Some time in the eighth century, during the Tang dynasty in China, a poet named Jia Dao was riding a donkey rather absent-mindedly as he pondered his poem. The unattended donkey wandered straight into the parade of the great general and philosopher (not to mention governor of the capitol city Xi’an) Han Yu. Jia Dao was promptly arrested and brought before the general. Disrupting the general’s parade was punishable by death. When asked why he did such a thing, Jia Dao explained that he was composing a poem and could not decide if the verse should end in the word 推 (push) or the word 敲 (knock) and was not watching where he was going. He even recited his half-finished poem in both versions. Clearly, this was not a malicious criminal nor did he pose a threat to the procession and it was left to general Han Yu to decide what to do with the offender. The great governor closed his eyes in deep thought and did not speak. The parade had stopped in the middle of the city and was disrupting the traffic. It would take but a moment to chop off the poet’s head if the decision was made. One of his guards, in the end, became impatient and asked the general what his decision was. The general opened his eyes and answered “‘Knock’ is better”. And the parade finally marched off.

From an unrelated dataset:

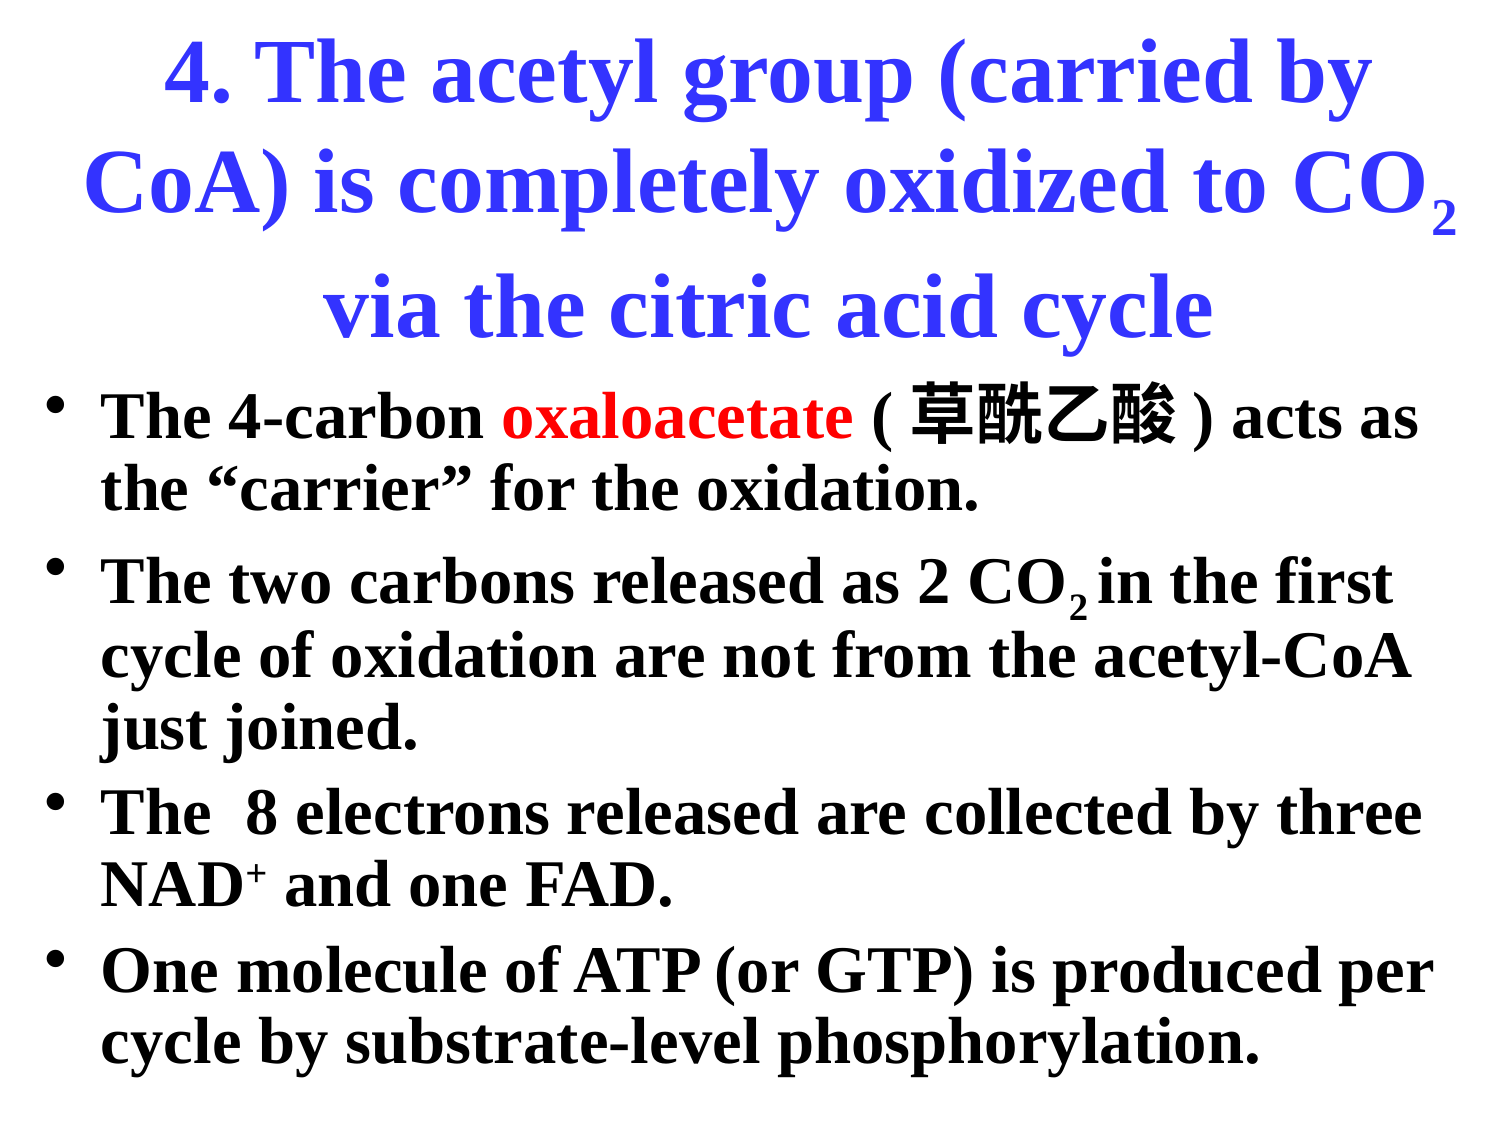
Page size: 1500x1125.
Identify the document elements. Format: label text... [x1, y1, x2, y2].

list The 4-carbon oxaloacetate (草酰乙酸) acts as the “carrier” for the oxidation. The two carbons released as 2 CO2 in the first cycle of oxidation are not from the acetyl-CoA just joined. The 8 electrons released are collected by three NAD+ and one FAD. One molecule of ATP (or GTP) is produced per cycle by substrate-level phosphorylation. [29, 373, 1480, 1049]
title 4. The acetyl group (carried by CoA) is completely oxidized to CO2 via the citric acid cycle [44, 89, 1496, 278]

Ever since, the combination of the two words “push” and “knock” – 推敲 – has come to mean “to edit” or “to refine one’s writing”.
I encourage all writers to push and knock their manuscripts around. If you have just finished your first draft, it is generally a bad time to ask for opinions on your work from strangers. You are most likely not to get much validation or encouragement. Your work probably still has some elementary issues like shifting tense and POV. It will have enough grammatical, spelling, and word usage issues to take the reader out of the story. There would be obvious plot holes and the story structure probably needs work. If you are lucky, your readers will give you some constructive criticism. But they will be insufficient and may focus on the less important shortcomings and not the really important issues. Finish your second draft, and your third. Then maybe someone will be able to tell you that the sidekick character is unnecessary or that the subplot is an annoying detour. Then, slash at your darlings, cut away the deadwood, and start over.
The internet is full of people posting bits and pieces of their unfinished draft seeking “feedback” (though what they really want is encouragement). But half-baked manuscripts only get half-baked feedback. At the most tragic, you will garner half-baked praise.
Whether you are writing a teen romance or aiming for a literary masterpiece, getting your writing right is not easy.
Consider the following example:
A) Happy families are all alike, but unhappy families are unhappy in their own ways.
B) Happy families are all alike; every unhappy family is unhappy in its own way.
One of the above is the opening to Tolstoy’s Anna Karenina. Without cheating, can you tell me which is Tolstoy’s original and why?
Here is another one:
A) It was a bright cold day in April, and the clocks were striking thirteen.
B) It was a bright, cold day in April, and the clocks were striking thirteen.
This is the opening to George Orwell’s 1984. You can see that the placement of a single comma alters the impression of the line, but which one is better for the book? The author has surely racked his brain over this.
Now consider the opening line of Mockingjay by Suzanne Collins:
A) I stare down at my shoes, as a fine layer of ash settles on the worn leather.
B) I stare down at my shoes, watching as a fine layer of ash settles on the worn leather.
Just because it is a young adult sci-fi adventure does not mean that sentences are crafted thoughtlessly.
Of course some books are better written than others. Ian McEwan’s Attonement is written in such a way that every paragraph is intricately pieced together with the kind of microscopic attention paid to the construction of a multi-functional calendar watch. But that is a digression for another day.
The best time to ask for an opinion is when you have distilled your question to “A or B”. The worst question you can ask about your manuscript is “What do you think?” (a more obnoxious way to phrase it is “Feedback welcome”). Yet that is what we see all the time. People post dismembered segments of their work and ask “What do you think?” or equivalent. I am guilty of this myself from time to time. It is rarely productive, especially when the manuscript is wanting.
Work on your manuscript until the questions are clear. Should I delete the sidekick? Does this backstory help the narrative? Should I keep the subplot or delete it? Should it be “push” or “knock”, “A” or “B”? And even then, it is difficult to answer, as the above examples of Tolstoy, Orwell, and Collins should attest. That is when input is most helpful.
So distill your manuscript. Push and knock your manuscript for all its worth until you know what questions to ask. In the end, it may save your life.